** TEKSTFRAGMENT **
——————

Er is niet gekozen voor een peildatum. Als een reguliere werknemer in de loop van
een kalenderjaar een andere baan krijgt, is het immers ook mogelijk dat hij van pensioenregeling
wisselt (bijvoorbeeld omdat hij in een andere sector gaat werken). Ook dan wordt er
door het jaar van pensioenregeling veranderd.
De Wet arbeidsmarkt in balans biedt een payrollwerkgever de mogelijkheid om zijn werknemers aan te sluiten bij de pensioenregeling van de inlener of een
eigen adequate pensioenregeling te treffen, conform dit besluit. De voorwaarden daarvoor
zijn gebaseerd op hetgeen gebruikelijk is in Nederlandse pensioenregelingen. De uitleg
dat payrollwerknemers steeds de best mogelijke pensioenregeling krijgen, deel ik daarom
niet.

——————

** VASTGELEGDE GEGEVENS **
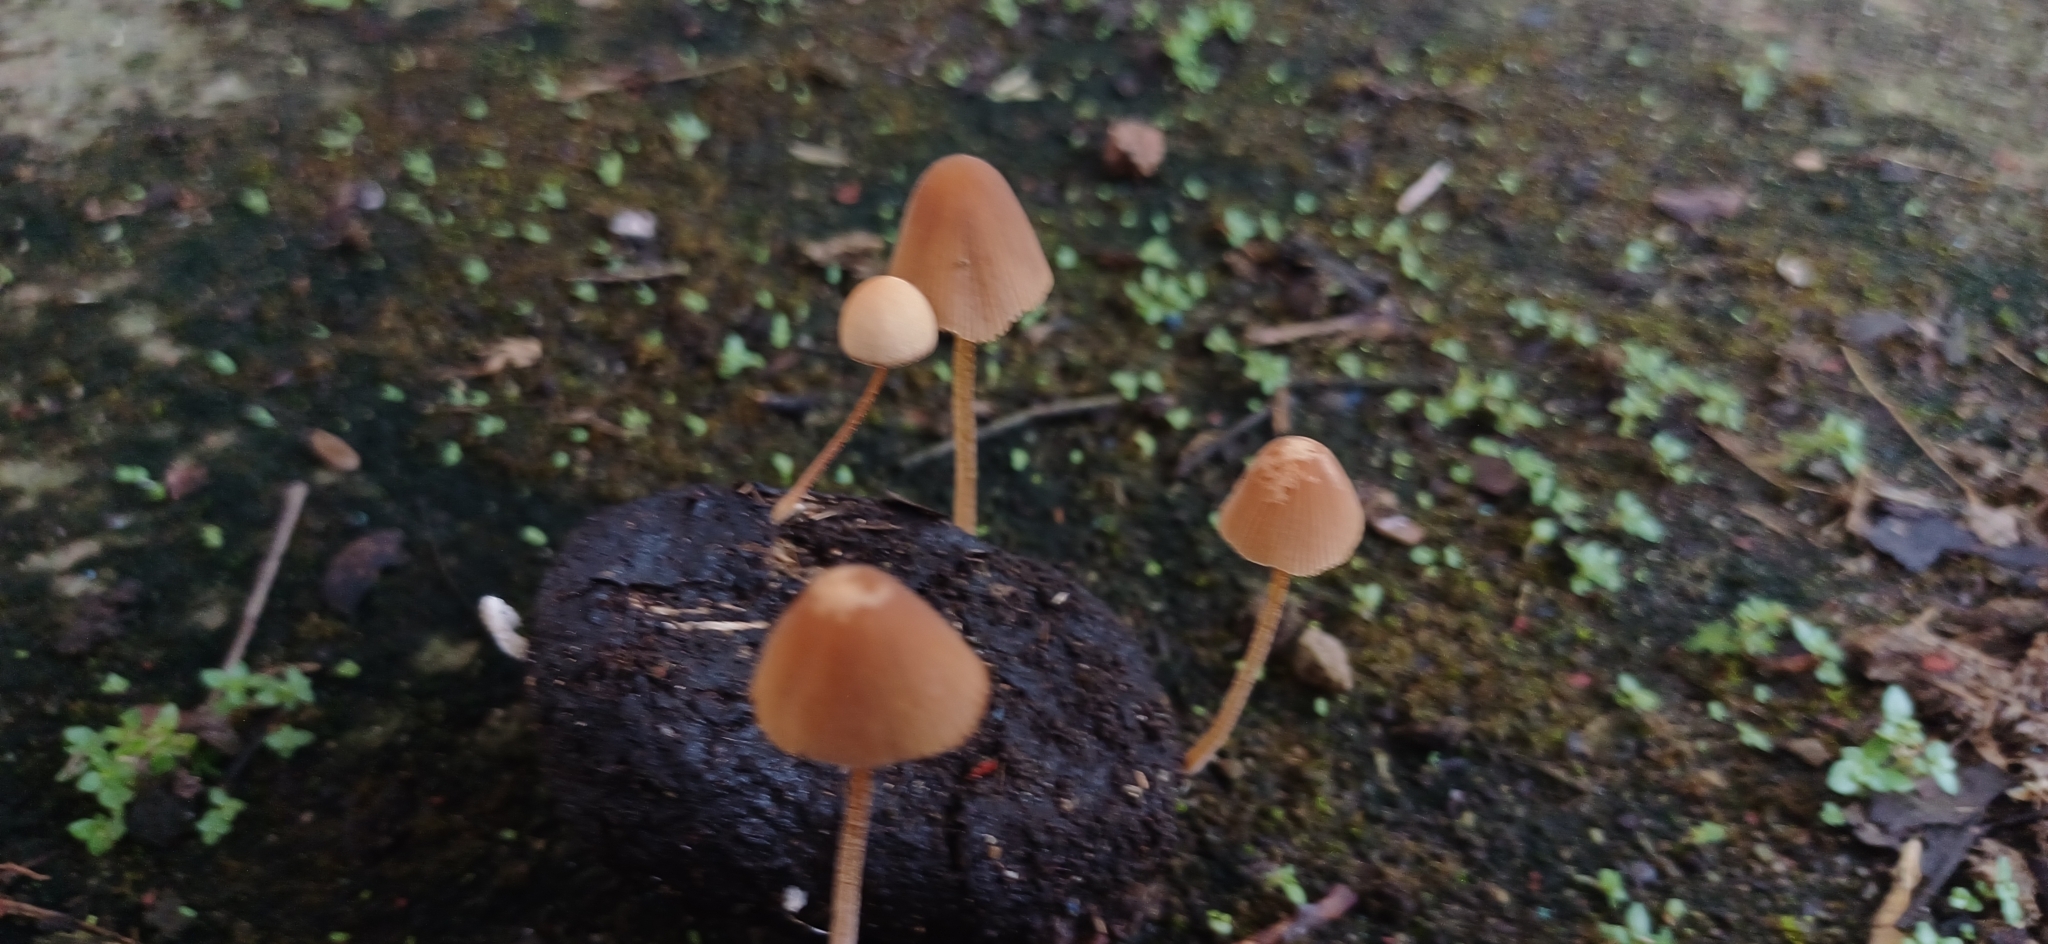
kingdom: Fungi
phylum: Basidiomycota
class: Agaricomycetes
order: Agaricales
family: Bolbitiaceae
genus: Conocybe
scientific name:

——————

** JOUW OPDRACHTEN **
[1] Noem alle verschillende woorden uit het fragment over pensioenregelingen waarin de lettergroep "werk" voorkomt. Zet ze in de volgorde waarin ze voor het eerst verschijnen.
[2] Neem het fragment over pensioenregelingen woordelijk over, van "Er is niet gekozen" tot en met "van pensioenregeling veranderd.".
[3] Beantwoord de volgende vragen over het fragment over pensioenregelingen.
(a) Welke wet geeft een payrollwerkgever de keuze tussen de pensioenregeling van de inlener en een eigen adequate pensioenregeling?
(b) Welk voorbeeld wordt gegeven van een reden waarom een reguliere werknemer van pensioenregeling wisselt?
(c) Waarop zijn de voorwaarden voor een eigen adequate pensioenregeling gebaseerd?

** UITGEWERKTE OPDRACHTEN **
[1] werknemer, werken, payrollwerkgever, werknemers, payrollwerknemers

[2]
Er is niet gekozen voor een peildatum. Als een reguliere werknemer in de loop van
een kalenderjaar een andere baan krijgt, is het immers ook mogelijk dat hij van pensioenregeling
wisselt (bijvoorbeeld omdat hij in een andere sector gaat werken). Ook dan wordt er
door het jaar van pensioenregeling veranderd.

[3]
(a) De Wet arbeidsmarkt in balans.
(b) Hij gaat in een andere sector werken.
(c) Op wat gebruikelijk is in Nederlandse pensioenregelingen.